== Task details ==
Decide whether each statement below agrees with the essay on childhood bullying and memory, answering yes or no and quoting the words from the essay that decide it. 1. The writer's elementary school used lunch money. 2. The school had closed by the time the writer visited as a young adult. 3. The classrooms still held many desks on that visit.
:: Article ::
But, in the early 1990’s, we didn’t have this awareness. Bullies were cartoonish villains, in the form of burly ten year-old boys that did things like put people’s heads in toilets, steal bikes, or shake ‘nerds’ (another cartoon I didn’t understand) upside down for their lunch money. No one in my school would do such things. For one, my private school that wasn’t certified to serve food, so we didn’t even use lunch money. It was also down a fast-moving, rural highway, so no one could ride their bikes. As far as I was concerned, as long as no one put anyone’s head in a toilet, bullies didn’t apply to me. So I would have never put the word “bully” to what I was experiencing.

Still, through my teen years, I carried this image of my elementary school cafeteria and the girl that smashed her cookie into crumbles. She then set it in front of me and said, “This is for you, because you’re crummy.” Pretty witty for an eight year old. I have to hand it to her.

As a young adult, I returned to visit that school. It had closed down by then, and I walked the silent property. Somehow, I expected everyone to be still there, frozen in time. But, the schoolyard had grown into weeds, and the classrooms desolate, with only a few remaining empty desks stashed in corners, faded pencil graffiti on the sides. The eating area was long gone. Sometime after I left, the tables had been replaced. The only cafeteria remnants were old tables where I had never sat. I had moved on, and so had everyone else. Even Cookie Crumble Girl had an eight year old of her own by then. Or so I had heard.

And in that schoolyard, I had a realization. The past doesn’t exist. It only existed in my memory. Those people weren’t there. They had their own lives, and had long forgotten about me. Or, even if they hadn’t, what did it matter? The only place any of this existed, was in my head. Then, I realized, if the past were only in my head, and I am in control of my own mind, then I could control the past. I could decide that those things never happened.

Now, I realize I am on dangerous ground here. There is a fine linbetween what I am talking about, and denial, or delusion. What I am talking about, is deciding that the painful or sad events of your life, those memories that keep us bound, can’t control you. You control them. I can’t pretend Cookie Crumble Girl didn’t exist. But, I can decide that the incident where Cookie Crumble Girl forgot to send me a birthday party invitation didn’t happen. I can’t pretend that I went, because that’s delusional. But, what does it hurt me to completely erase the incident from my mind? And how does that do me any harm?

My mind is my own. I, and I alone, get to decide what is in it. I decide what I keep and what I throw away. So, logically, why would I keep around things that hurt me, or bring me sadness, insecurity, fear, or anything else that I wouldn’t want. It’s just like if someone wrote you an awful letter, describing in vivid detail that you are a horrible, awful, person. Once you got over the immediate, anger, shock, and hurt, would you keep that letter around for years? Of course not! You would throw that sucker out. You may even do something dramatic, like burn it. So why can’t we do the same thing with our mind? What we want, stays. What we don’t, goes. And, if our past is only in our minds, then…we can thereby change our past.
:::
:: Data segment ::
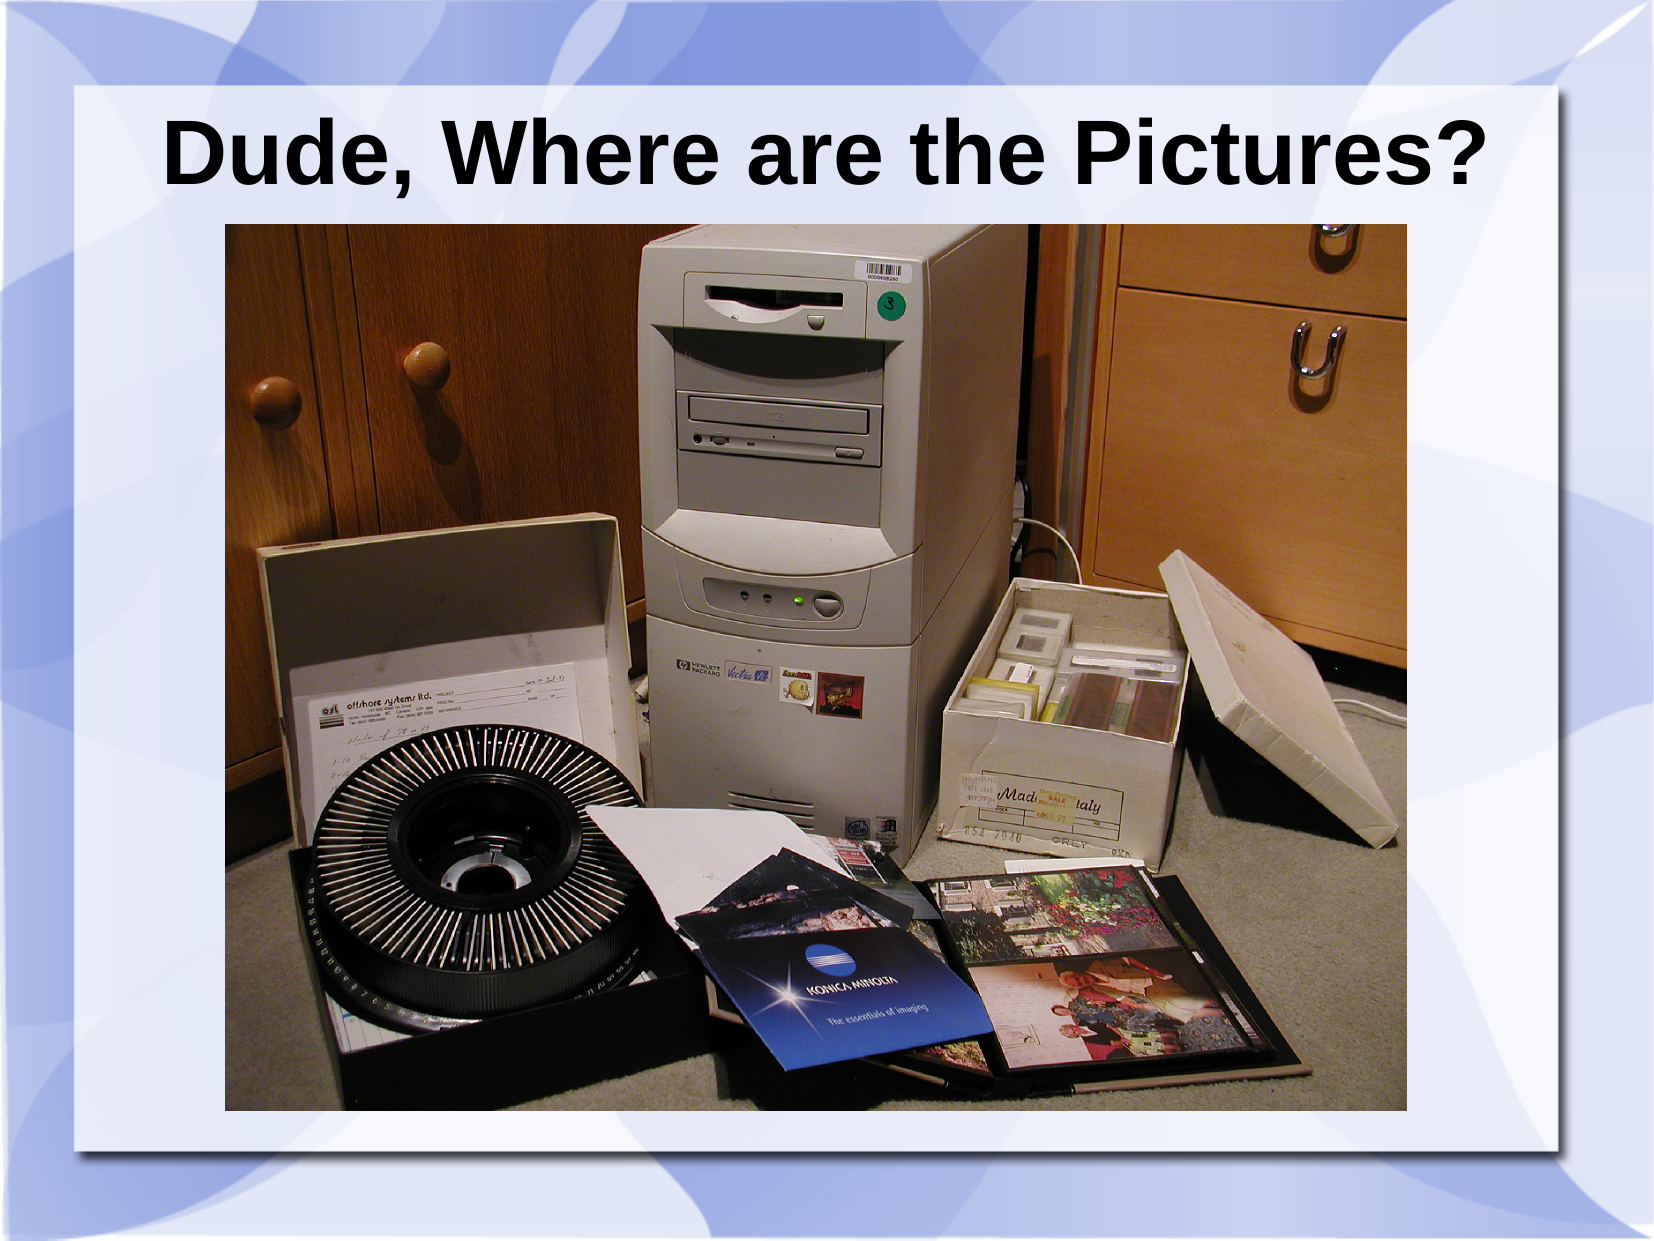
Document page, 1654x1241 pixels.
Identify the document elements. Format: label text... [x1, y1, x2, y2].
:::
== Correct answer ==
1. No: "my private school that wasn’t certified to serve food, so we didn’t even use lunch money."
2. Yes: "It had closed down by then"
3. No: "only a few remaining empty desks stashed in corners"